# [Textauszug]
Associated Press Worldstream
Montag, 18. April 2005
“A forgotten Genocide”: 90 years ago, the deportation of the
Armenians – death marches, massacres – began; so far few nations have
recognized the Genocide, which Turkey protests…
»Ein vergessener Völkermord«;
Vor 90 Jahren begann im Osmanischen Reich die Vertreibung der
armenischen Bevölkerung – Todesmärsche, Massaker und Verhungern –
Bislang nur von wenigen Staaten gegen türkischen Protest als Genozid
anerkannt
Von AP-Korrespondent Uwe Käding
Frankfurt/Main
Sie wurden erschlagen, erstochen, erschossen, zu Todesmärschen durch
die syrische Wüste getrieben und dem Tod durch Erschöpfung oder
Verhungern überlassen. Dass dies vor 90 Jahren das Schicksal von bis
zu 1,5 Millionen Armeniern in der heutigen Türkei war, ist nicht mehr
umstritten. »Wer spricht heute noch von der Vernichtung der
Armenier?« fragte Adolf Hitler am 22. August 1939, am Vorabend von
Zweitem Weltkrieg und Holocaust. Bis heute umstritten ist aber, ob es
sich um den ersten Völkermord des 20. Jahrhunderts handelte.
Die Verfolgung der Armenier begann am 24. April 1915, als die
jungtürkische Regierung die gesamte armenische Elite in
Konstantinopel, dem heutigen Istanbul, verhaften ließ. Bis zum Ende
des 1. Weltkriegs 1918 wurde Schätzungen zufolge die Hälfte der
armenischen Bevölkerung in der Türkei getötet, vertrieben, zur
Assimilierung gezwungen.
Frankreich, Kanada, Russland, die Schweiz und die Niederlande haben
Jahrzehnte danach gegen zum Teil heftigen türkischen Protest
beschlossen, offiziell von einem Genozid an den Armeniern sprechen.
Viele andere Staaten – wie auch Deutschland, Großbritannien und die
USA – tun das bis heute nicht.
Neuerdings gewinnt das Thema angesichts des von der Türkei
angestrebten EU-Beitritts an Gewicht. »Das war ein vergessener
Völkermord«, sagt Wolfgang Gust, Herausgeber der aus Schriftstücken
des Auswärtigen Amtes erstellten Dokumentation »Der Völkermord an den
Armeniern 1915/16«, die gerade im Verlag Zu Klampen erschienen ist –
das »war« betonend. »Da die Türken die Tabuisierung des Völkermords
sehr weit getrieben haben, ist das natürlich die höchste Hürde, die
man ihnen stellen kann«, sagt der frühere »Spiegel«-Journalist im
Gespräch mit der Nachrichtenagentur AP.
Schon im 19. Jahrhundert hatte es Massaker an Armeniern gegeben.

# [Auftrag]
Gib aus dem Artikel über den Völkermord an den Armeniern wortgetreu den Abschnitt wieder, der mit den Worten „Die Verfolgung der“ einsetzt und mit „bis heute nicht.“ schließt. Die Daten stehen in keinem Zusammenhang mit dem Artikel.

# [Übungsdaten]
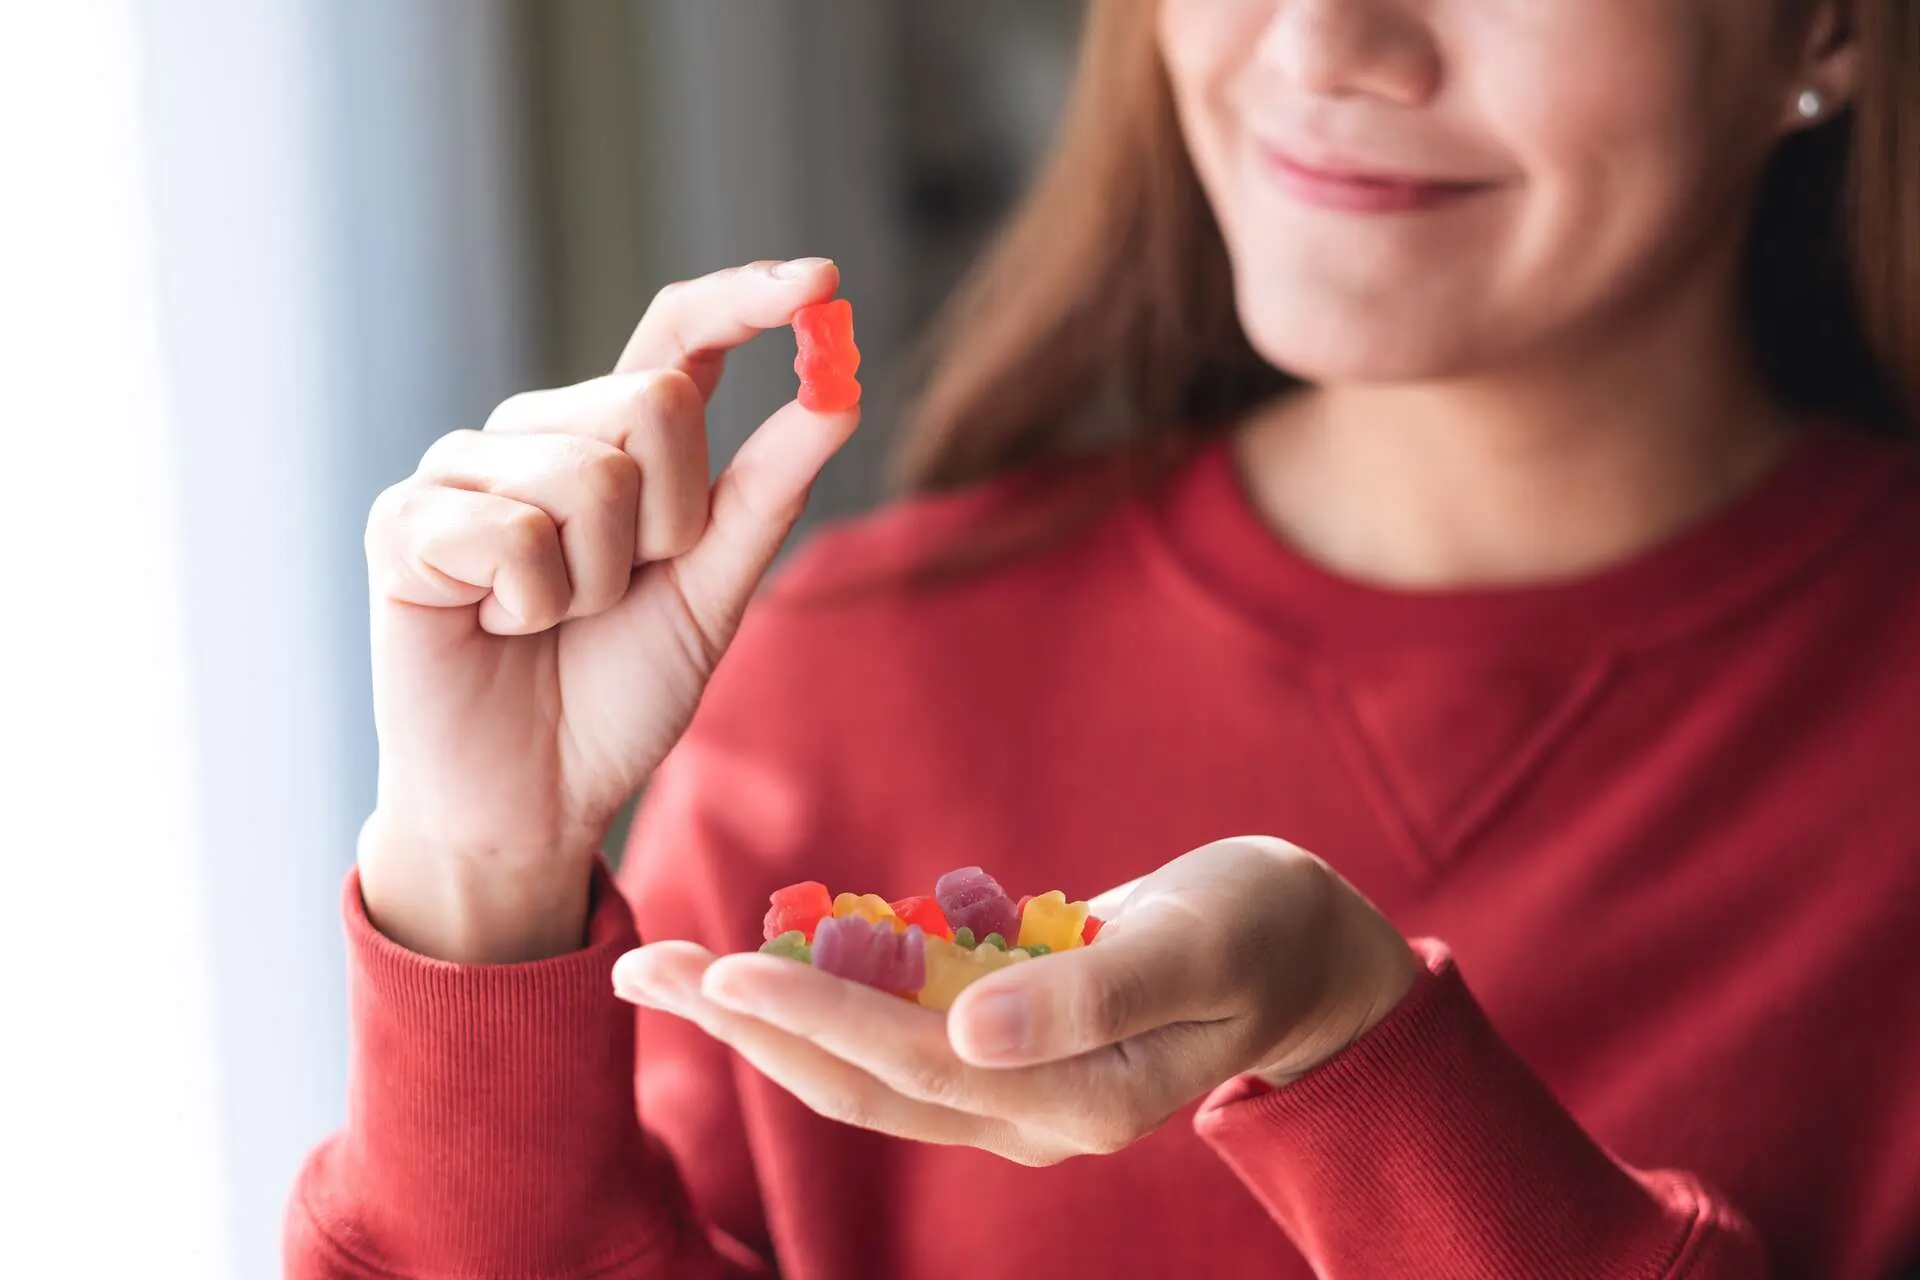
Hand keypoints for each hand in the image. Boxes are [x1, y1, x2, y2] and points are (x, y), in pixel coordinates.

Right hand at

# [Antwort]
Die Verfolgung der Armenier begann am 24. April 1915, als die
jungtürkische Regierung die gesamte armenische Elite in
Konstantinopel, dem heutigen Istanbul, verhaften ließ. Bis zum Ende
des 1. Weltkriegs 1918 wurde Schätzungen zufolge die Hälfte der
armenischen Bevölkerung in der Türkei getötet, vertrieben, zur
Assimilierung gezwungen.
Frankreich, Kanada, Russland, die Schweiz und die Niederlande haben
Jahrzehnte danach gegen zum Teil heftigen türkischen Protest
beschlossen, offiziell von einem Genozid an den Armeniern sprechen.
Viele andere Staaten – wie auch Deutschland, Großbritannien und die
USA – tun das bis heute nicht.